Nor can you declare martial law to suppress the courts when martial law was intended to protect and uphold them.
The problem with the drug problem is it spreads without lawlessness: in dark dirty alleys for poor addicts and in exclusive clubs for rich ones.
So no, Duterte cannot declare martial law.
I mean he can but it would not be martial law but a Palace takeover of the democratic state.
I have no problem with martial law.
I do have a problem with the ignorant reason advanced for it: getting the Supreme Court out of the way. Are you kidding? The executive exists in great part, and is armed with martial law power mostly, for the reason of protecting the justice system so that the President can discharge his oath to do justice to every man.
Frankly, all this talk of martial law is boring.
“Just do it,” is what I say, to borrow the words of Nancy Reagan borrowed by her from the Nike ad.
Then we will see what happens.
Martial law is not odious in itself.
If it were this Constitution would not contain it.
This Constitution provides for martial law; albeit with only a safeguard against abuse which the president can buy Congress to ignore.
So just do it. If anyone might do martial law right, it is Duterte.
He is old.
And he won’t last long.
If Duterte did martial law right—e.g., without cronies to steal for him—it might finally generate faith in martial law as a weapon to defend democracy but not kill it like Marcos did.

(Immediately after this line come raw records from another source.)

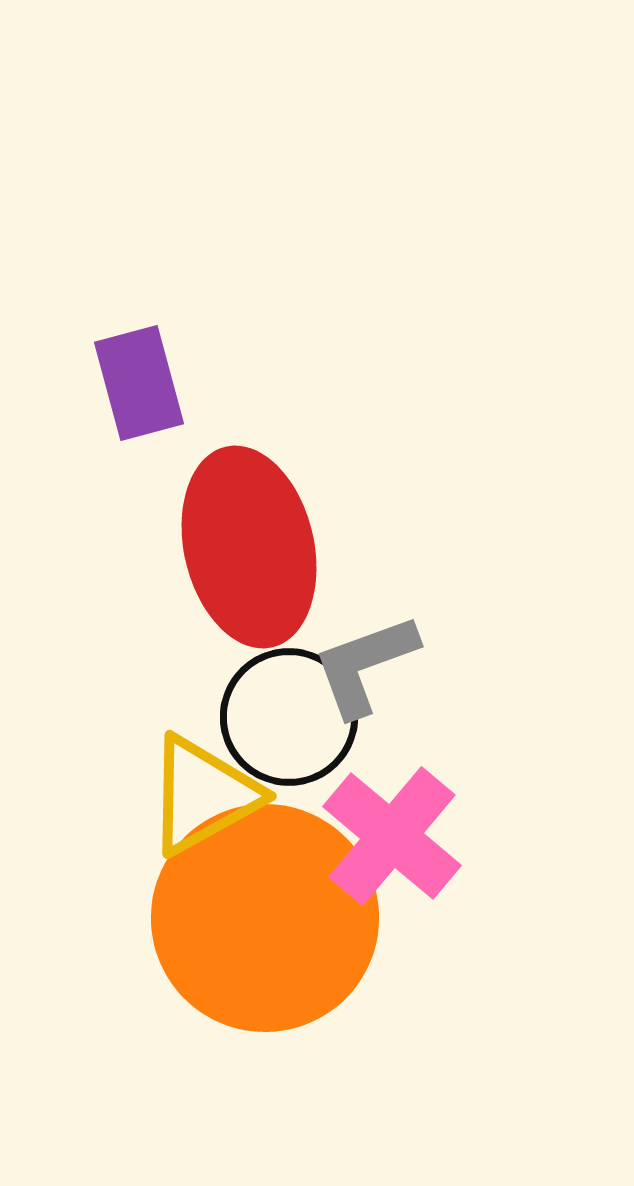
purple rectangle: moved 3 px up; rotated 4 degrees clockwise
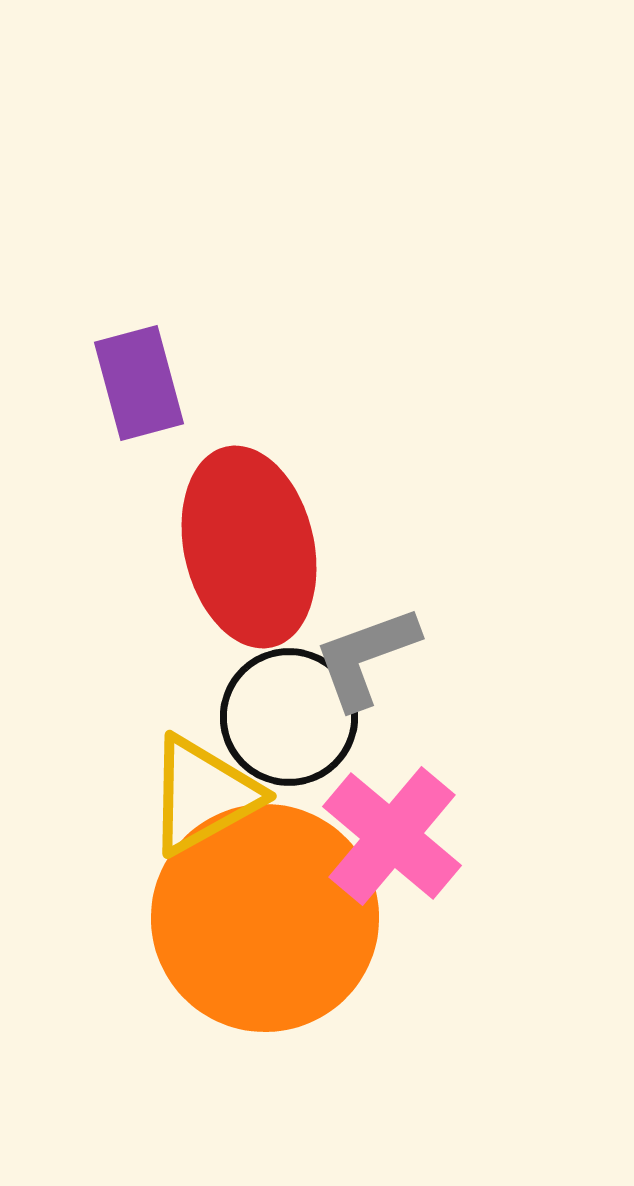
gray L-shape: moved 1 px right, 8 px up
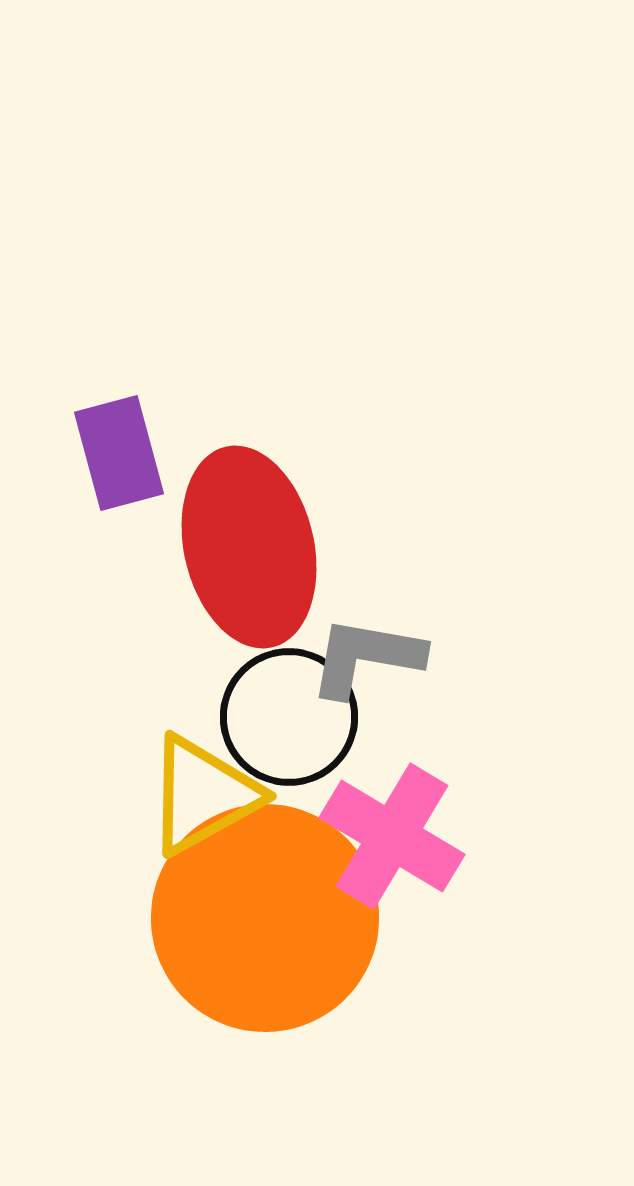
purple rectangle: moved 20 px left, 70 px down
gray L-shape: rotated 30 degrees clockwise
pink cross: rotated 9 degrees counterclockwise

Democracy needs martial law to protect it. Yes, not just from foreign invasion and civil discord but from something the American Founding Fathers never experienced: a drug trade so vastly and deeply embedded, so well-funded, so brutal, and so numerously staffed, that it can do more than just attack democracy. It can buy democracy. And thereby kill our country and our race.
It is just that we have only had a bad taste of martial law; mostly stealing for personal gain—what else?—and killing like the assassination of Ninoy.